As a Skills library, the repo ships 90+ Agent Skills with curated recipes for Gmail triage, meeting prep, weekly digests, and more. These skills do not just expose the raw API. They encode the right sequence of steps for common workflows.
What about MCP? gws originally shipped a built-in MCP server, but it was removed in v0.8.0 because exposing 200 to 400 dynamic tools blew up the context window of every MCP client that connected to it. Skills replaced it.
That tradeoff is the whole point. MCP is great for reach, but at this scale of API surface, the schema overhead becomes the bottleneck. Skills load on demand, so a hundred of them cost roughly what a handful of MCP tools cost, and the CLI underneath handles execution.
When to Use What
If you only remember three things:
- Use CLI when the agent is doing work on a developer's own machine, especially with tools developers already use (Git, AWS, Docker).

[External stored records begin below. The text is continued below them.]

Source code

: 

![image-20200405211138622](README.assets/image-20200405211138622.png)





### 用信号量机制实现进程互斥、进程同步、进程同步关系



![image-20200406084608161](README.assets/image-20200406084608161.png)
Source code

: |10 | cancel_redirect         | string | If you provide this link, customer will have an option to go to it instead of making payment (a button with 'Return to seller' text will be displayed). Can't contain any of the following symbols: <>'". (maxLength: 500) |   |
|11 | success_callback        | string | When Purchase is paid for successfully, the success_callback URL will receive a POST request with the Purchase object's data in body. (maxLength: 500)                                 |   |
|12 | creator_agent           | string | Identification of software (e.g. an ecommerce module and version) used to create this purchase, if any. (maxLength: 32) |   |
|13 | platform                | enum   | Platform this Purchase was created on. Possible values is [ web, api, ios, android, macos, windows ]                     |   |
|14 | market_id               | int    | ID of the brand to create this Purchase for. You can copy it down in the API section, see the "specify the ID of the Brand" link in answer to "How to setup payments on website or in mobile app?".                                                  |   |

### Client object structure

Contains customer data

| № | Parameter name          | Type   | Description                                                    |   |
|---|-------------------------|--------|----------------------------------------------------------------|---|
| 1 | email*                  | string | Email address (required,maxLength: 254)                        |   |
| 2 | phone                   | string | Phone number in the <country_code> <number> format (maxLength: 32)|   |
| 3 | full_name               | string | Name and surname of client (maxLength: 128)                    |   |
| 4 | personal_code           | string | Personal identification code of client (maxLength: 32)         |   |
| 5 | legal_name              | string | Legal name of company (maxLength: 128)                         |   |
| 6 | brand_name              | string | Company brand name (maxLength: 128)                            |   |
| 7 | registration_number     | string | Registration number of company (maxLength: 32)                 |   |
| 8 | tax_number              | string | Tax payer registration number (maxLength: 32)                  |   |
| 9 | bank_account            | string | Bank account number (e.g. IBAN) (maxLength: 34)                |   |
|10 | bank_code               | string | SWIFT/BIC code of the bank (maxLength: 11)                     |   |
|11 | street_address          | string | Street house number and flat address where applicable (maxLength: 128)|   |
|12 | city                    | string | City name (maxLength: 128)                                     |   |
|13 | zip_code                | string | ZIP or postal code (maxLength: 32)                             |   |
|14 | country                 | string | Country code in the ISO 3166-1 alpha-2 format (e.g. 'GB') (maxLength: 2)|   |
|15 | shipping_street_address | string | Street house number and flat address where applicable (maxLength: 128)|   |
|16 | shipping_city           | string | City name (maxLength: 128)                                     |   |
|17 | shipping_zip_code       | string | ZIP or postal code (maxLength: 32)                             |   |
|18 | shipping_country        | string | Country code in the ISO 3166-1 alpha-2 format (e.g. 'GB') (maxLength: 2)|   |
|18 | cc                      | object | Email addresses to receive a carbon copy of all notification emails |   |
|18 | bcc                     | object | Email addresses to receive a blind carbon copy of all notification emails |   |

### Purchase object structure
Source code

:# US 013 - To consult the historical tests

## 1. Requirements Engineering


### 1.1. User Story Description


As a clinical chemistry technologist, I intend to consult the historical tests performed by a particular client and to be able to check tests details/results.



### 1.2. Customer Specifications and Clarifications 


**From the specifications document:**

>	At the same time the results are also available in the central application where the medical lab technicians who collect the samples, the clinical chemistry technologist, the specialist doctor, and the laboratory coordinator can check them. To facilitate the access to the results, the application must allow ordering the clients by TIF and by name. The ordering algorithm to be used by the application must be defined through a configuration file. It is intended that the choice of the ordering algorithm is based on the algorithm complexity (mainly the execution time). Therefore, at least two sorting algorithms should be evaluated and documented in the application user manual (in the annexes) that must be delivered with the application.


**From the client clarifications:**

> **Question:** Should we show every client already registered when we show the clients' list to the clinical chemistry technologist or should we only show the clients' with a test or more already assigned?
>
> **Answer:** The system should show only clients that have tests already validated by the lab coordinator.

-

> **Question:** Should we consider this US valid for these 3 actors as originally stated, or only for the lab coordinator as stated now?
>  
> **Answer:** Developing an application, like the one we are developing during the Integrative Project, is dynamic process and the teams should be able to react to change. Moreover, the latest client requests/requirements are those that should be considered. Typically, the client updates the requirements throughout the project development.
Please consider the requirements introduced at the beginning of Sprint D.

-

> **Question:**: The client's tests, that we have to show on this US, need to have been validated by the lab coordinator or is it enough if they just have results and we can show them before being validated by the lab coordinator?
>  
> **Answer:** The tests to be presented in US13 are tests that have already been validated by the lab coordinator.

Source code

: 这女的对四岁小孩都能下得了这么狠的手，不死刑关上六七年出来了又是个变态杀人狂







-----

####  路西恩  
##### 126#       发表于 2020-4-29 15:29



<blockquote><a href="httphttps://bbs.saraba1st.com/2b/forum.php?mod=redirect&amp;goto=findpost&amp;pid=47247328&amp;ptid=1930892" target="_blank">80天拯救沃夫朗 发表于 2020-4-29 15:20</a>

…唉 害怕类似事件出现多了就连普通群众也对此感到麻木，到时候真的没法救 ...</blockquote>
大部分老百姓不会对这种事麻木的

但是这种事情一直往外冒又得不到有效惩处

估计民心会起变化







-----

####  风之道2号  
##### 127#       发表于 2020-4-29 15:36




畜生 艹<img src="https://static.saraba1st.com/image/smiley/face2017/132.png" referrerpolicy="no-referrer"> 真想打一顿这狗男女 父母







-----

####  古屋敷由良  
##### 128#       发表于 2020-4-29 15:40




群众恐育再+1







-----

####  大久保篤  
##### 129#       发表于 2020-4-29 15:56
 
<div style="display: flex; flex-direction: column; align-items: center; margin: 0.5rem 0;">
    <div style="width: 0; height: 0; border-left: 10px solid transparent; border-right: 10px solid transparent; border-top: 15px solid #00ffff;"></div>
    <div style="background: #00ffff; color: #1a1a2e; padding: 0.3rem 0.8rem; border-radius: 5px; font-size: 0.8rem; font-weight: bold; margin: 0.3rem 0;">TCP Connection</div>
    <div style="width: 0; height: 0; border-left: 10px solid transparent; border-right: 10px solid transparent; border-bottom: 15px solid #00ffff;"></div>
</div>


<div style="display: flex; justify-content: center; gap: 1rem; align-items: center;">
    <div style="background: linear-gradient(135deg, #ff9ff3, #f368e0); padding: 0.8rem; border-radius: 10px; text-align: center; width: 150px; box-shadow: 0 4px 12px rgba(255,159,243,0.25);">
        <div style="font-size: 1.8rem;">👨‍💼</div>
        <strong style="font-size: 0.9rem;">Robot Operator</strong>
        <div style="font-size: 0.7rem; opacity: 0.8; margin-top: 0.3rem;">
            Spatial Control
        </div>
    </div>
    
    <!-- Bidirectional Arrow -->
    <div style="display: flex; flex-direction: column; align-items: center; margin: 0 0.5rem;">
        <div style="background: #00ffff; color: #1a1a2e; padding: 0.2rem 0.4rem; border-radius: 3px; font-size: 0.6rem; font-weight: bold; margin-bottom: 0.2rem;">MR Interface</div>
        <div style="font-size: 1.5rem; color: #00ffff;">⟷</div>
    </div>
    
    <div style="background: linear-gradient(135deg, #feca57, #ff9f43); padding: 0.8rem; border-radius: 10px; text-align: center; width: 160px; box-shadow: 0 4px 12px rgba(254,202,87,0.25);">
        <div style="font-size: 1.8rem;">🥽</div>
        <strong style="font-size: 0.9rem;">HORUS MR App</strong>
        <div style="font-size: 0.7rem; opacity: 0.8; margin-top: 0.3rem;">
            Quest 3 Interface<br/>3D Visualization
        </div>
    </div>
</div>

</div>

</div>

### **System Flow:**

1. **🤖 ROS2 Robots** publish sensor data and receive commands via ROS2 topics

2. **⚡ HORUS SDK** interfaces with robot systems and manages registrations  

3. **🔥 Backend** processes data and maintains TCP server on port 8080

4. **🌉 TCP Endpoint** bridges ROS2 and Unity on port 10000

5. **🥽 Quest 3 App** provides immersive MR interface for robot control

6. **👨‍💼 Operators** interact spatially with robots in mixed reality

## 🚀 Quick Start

- Use MCP when the agent needs to act for many different users, or when it has to connect to apps like Slack, Notion, or Salesforce.
- Use Skills when you want to teach the agent how your team does something specific (write a QBR, triage a ticket, format a report).
Pick the one that fits the job. The table below shows which option suits each situation.
| Your situation | Best fit | Why it's the right call |
|---|---|---|
| The agent is slow or eating up the context window | Skills or CLI | MCP loads the schema (the description) for every connected tool upfront, even ones the agent never uses. Skills only load on demand (~100 tokens until invoked). CLI carries zero schema cost. |
| You're running thousands of tasks and the bill is hurting | CLI | Same task can cost 10 to 32x fewer tokens than going through MCP |
| Tool calls keep failing or timing out in production | CLI | CLI runs locally, so there's no network hop to fail. Scalekit measured 100% reliability for CLI vs 72% for MCP, with most MCP failures being TCP timeouts. |
| Your customers (or many employees) each need their own login | MCP | Built for multi-tenant access with OAuth, scoped permissions, and audit logs. CLI assumes one developer on one machine with shared credentials. |
| Connecting to apps like Slack, Notion, or Salesforce | MCP | These SaaS services don't ship CLIs, so MCP is the standard way in |
| Encoding domain knowledge that's specific to your workflow | Skills | A Skill captures the whole recipe (steps, examples, definition of done), not just the API endpoints |
| Working with tools whose APIs change every few weeks | MCP | The schema is the source of truth and updates centrally. A written-down Skill goes stale and needs manual upkeep. |
| Giving the agent access to developer tools like Git or AWS | CLI | The binary is already in PATH. The agent runs it directly, with zero integration code. |
| You want the lowest-friction setup | Skills | A Skill is a markdown file in a folder. No server to host, no authentication flow to wire up, no software to install. |
| Tasks that must execute the same way every time | MCP | Fixed schemas and deterministic API calls. Skills depend on the LLM interpreting natural-language instructions, which adds a misinterpretation failure mode. |
| Meeting enterprise authentication and audit requirements | MCP | Centralized policy, tenant isolation, and audit trails are built in. CLI's ambient credentials (whatever's saved on the machine) typically won't pass review. Note that MCP brings its own security risks on the application layer (tool poisoning, prompt injection) that need separate controls. |
The Bottom Line
There's no single winner. Each option solves a different problem, and the smart move is matching it to the constraint you actually face.
Reach for CLI when you want cheap, fast, reliable execution and the binary already exists. Reach for MCP when the agent has to act for many users, connect to SaaS apps without CLIs, or meet enterprise authentication and audit requirements. Reach for Skills when you want to encode how your team works without bloating the context window.
The lesson is not "always layer all three." It is "pick the layer the constraint demands, and do not pay for layers you do not need."